§ Exercise instructions
I need the number of lines in the following entries that hold the word "jnnp", and no other text.

Records from a data source
● ● ● ●

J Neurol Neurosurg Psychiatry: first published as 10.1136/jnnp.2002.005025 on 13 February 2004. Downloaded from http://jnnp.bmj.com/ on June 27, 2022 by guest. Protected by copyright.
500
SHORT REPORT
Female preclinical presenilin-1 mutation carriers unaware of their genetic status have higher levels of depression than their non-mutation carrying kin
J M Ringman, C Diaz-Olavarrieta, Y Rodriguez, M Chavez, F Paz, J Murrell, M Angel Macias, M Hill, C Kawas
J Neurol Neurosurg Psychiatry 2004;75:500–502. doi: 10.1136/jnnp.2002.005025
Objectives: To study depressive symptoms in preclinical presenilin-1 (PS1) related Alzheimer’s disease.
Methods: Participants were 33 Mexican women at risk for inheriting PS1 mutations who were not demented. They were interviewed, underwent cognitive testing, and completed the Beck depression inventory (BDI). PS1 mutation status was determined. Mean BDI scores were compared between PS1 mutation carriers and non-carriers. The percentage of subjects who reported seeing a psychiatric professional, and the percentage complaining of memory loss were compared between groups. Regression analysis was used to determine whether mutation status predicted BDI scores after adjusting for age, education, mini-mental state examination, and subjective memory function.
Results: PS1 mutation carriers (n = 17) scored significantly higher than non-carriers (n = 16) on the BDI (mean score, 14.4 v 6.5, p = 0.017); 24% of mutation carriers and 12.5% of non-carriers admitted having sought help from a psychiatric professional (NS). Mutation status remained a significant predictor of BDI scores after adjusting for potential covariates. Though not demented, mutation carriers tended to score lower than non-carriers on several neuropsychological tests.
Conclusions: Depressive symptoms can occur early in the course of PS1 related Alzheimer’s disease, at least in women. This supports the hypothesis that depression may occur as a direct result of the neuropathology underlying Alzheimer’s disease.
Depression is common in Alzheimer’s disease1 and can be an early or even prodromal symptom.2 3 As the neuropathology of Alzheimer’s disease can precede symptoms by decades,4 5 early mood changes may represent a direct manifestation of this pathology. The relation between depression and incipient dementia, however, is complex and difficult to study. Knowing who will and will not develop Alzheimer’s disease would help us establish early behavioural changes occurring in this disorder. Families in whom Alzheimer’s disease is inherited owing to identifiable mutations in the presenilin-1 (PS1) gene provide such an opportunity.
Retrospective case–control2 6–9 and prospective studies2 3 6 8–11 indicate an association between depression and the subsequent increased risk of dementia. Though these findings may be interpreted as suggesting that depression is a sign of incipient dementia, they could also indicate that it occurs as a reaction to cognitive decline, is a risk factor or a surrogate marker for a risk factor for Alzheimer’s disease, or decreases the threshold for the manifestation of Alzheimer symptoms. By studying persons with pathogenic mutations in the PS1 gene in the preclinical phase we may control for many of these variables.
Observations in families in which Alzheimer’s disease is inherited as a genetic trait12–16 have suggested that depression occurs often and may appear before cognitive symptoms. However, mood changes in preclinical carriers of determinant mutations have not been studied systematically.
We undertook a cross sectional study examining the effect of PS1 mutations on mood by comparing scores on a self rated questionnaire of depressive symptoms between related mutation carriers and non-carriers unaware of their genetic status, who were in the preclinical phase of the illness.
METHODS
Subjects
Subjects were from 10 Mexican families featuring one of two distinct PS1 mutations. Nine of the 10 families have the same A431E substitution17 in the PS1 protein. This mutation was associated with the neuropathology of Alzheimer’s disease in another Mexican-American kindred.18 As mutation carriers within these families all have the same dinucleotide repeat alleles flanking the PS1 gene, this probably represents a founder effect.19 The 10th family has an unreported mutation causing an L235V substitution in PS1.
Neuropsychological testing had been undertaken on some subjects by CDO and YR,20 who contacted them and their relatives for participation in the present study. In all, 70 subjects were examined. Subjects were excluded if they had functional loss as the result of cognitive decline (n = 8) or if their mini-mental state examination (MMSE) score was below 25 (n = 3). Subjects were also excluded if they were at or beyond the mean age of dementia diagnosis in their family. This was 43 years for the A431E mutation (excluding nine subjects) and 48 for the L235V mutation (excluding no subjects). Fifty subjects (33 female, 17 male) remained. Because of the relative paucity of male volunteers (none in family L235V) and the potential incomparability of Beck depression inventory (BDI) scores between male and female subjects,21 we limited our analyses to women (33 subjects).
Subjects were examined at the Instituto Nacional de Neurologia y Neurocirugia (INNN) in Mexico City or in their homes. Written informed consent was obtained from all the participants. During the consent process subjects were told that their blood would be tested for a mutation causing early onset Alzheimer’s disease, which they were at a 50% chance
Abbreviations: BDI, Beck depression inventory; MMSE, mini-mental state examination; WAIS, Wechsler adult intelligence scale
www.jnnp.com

● ● ● ●

§ Expected answer
3